◆ **What the task requires**:
Reproduce every line of text in the data below character for character, leaving out the pictures.

◆ **Supplied entries**:
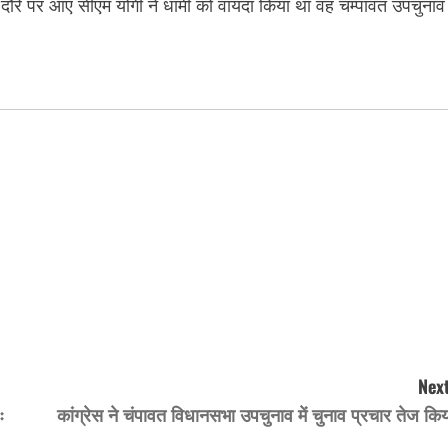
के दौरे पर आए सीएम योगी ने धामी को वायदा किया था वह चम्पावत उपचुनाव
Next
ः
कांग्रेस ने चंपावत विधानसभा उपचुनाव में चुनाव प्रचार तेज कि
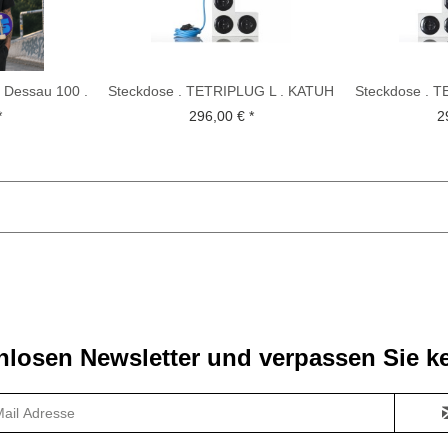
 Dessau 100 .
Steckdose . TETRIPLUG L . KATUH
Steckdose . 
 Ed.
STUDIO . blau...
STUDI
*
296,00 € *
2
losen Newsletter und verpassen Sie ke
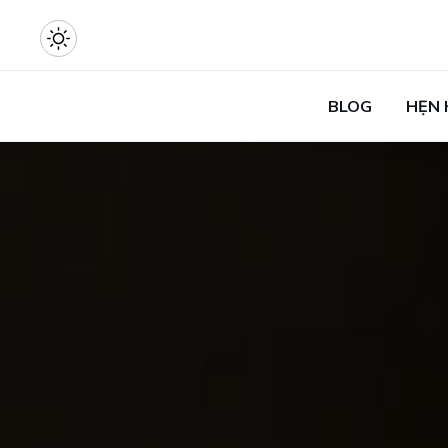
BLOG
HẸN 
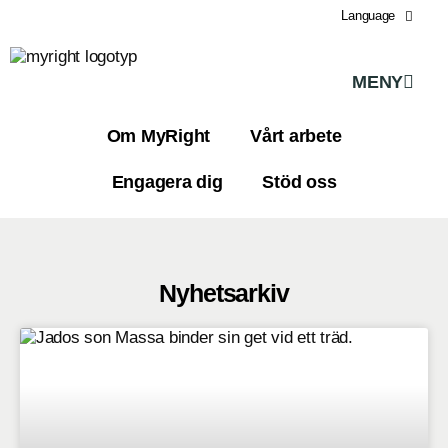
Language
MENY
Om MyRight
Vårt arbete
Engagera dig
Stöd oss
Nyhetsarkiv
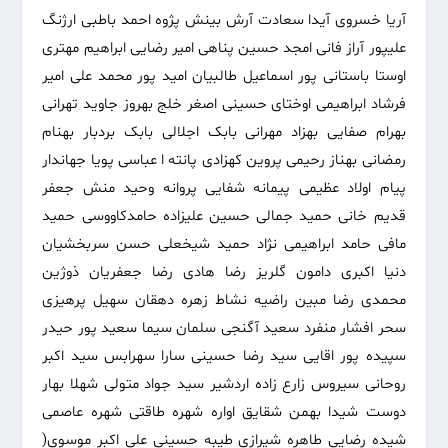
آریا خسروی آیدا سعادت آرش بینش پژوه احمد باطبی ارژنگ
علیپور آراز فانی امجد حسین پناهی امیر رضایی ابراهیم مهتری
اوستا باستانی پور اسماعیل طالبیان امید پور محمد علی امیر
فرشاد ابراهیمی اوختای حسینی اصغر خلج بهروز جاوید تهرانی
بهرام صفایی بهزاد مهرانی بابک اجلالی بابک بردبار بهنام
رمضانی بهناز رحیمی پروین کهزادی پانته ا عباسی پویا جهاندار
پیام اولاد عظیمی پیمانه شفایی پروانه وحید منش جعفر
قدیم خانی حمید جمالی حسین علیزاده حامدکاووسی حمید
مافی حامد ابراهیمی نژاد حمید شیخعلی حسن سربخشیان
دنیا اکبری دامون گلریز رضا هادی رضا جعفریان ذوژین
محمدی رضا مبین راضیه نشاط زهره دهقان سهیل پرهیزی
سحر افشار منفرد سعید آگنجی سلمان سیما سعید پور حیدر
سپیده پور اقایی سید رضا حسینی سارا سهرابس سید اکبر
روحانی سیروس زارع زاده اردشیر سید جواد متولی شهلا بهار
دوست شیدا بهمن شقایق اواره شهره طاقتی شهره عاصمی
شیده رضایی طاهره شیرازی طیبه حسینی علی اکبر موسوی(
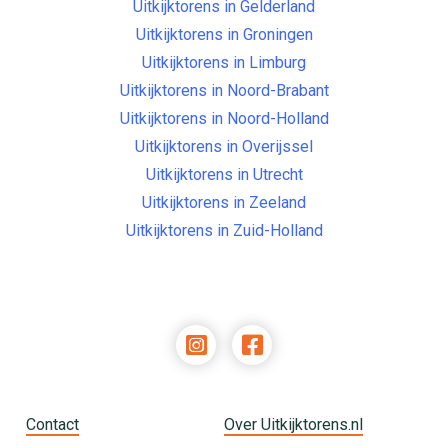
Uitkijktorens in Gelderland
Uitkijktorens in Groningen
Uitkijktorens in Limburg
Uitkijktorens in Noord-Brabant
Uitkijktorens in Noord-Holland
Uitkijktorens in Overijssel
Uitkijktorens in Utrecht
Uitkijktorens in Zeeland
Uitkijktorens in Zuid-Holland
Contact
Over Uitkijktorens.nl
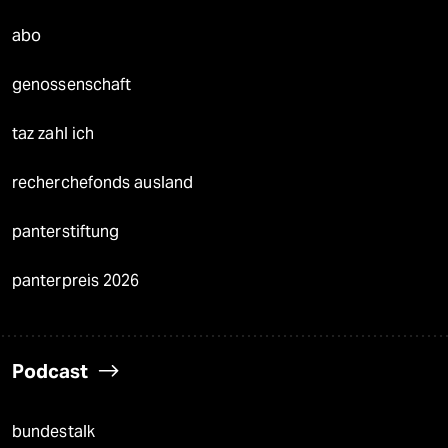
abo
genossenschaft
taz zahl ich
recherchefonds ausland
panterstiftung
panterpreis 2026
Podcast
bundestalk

◆ **Problem solution**:
के दौरे पर आए सीएम योगी ने धामी को वायदा किया था वह चम्पावत उपचुनाव
Next
ः
कांग्रेस ने चंपावत विधानसभा उपचुनाव में चुनाव प्रचार तेज कि
 Dessau 100 .
Steckdose . TETRIPLUG L . KATUH
Steckdose . 
 Ed.
STUDIO . blau...
STUDI
*
296,00 € *
2
losen Newsletter und verpassen Sie ke
BLOG
HẸN 
Language
MENY
Om MyRight
Vårt arbete
Engagera dig
Stöd oss
Nyhetsarkiv
آریا خسروی آیدا سعادت آرش بینش پژوه احمد باطبی ارژنگ
علیپور آراز فانی امجد حسین پناهی امیر رضایی ابراهیم مهتری
اوستا باستانی پور اسماعیل طالبیان امید پور محمد علی امیر
فرشاد ابراهیمی اوختای حسینی اصغر خلج بهروز جاوید تهرانی
بهرام صفایی بهزاد مهرانی بابک اجلالی بابک بردبار بهنام
رمضانی بهناز رحیمی پروین کهزادی پانته ا عباسی پویا جهاندار
پیام اولاد عظیمی پیمانه شفایی پروانه وحید منش جعفر
قدیم خانی حمید جمالی حسین علیزاده حامدکاووسی حمید
مافی حامد ابراهیمی نژاد حمید شیخعلی حسن سربخشیان
دنیا اکبری دامون گلریز رضا هادی رضا جعفریان ذوژین
محمدی رضا مبین راضیه نشاط زهره دهقان سهیل پرهیزی
سحر افشار منفرد سعید آگنجی سلمان سیما سعید پور حیدر
سپیده پور اقایی سید رضا حسینی سارا سهرابس سید اکبر
روحانی سیروس زارع زاده اردشیر سید جواد متولی شهلا بهار
دوست شیدا بهمن شقایق اواره شهره طاقتی شهره عاصمی
شیده رضایی طاهره شیرازی طیبه حسینی علی اکبر موسوی(
Uitkijktorens in Gelderland
Uitkijktorens in Groningen
Uitkijktorens in Limburg
Uitkijktorens in Noord-Brabant
Uitkijktorens in Noord-Holland
Uitkijktorens in Overijssel
Uitkijktorens in Utrecht
Uitkijktorens in Zeeland
Uitkijktorens in Zuid-Holland
Contact
Over Uitkijktorens.nl
abo
genossenschaft
taz zahl ich
recherchefonds ausland
panterstiftung
panterpreis 2026
Podcast
bundestalk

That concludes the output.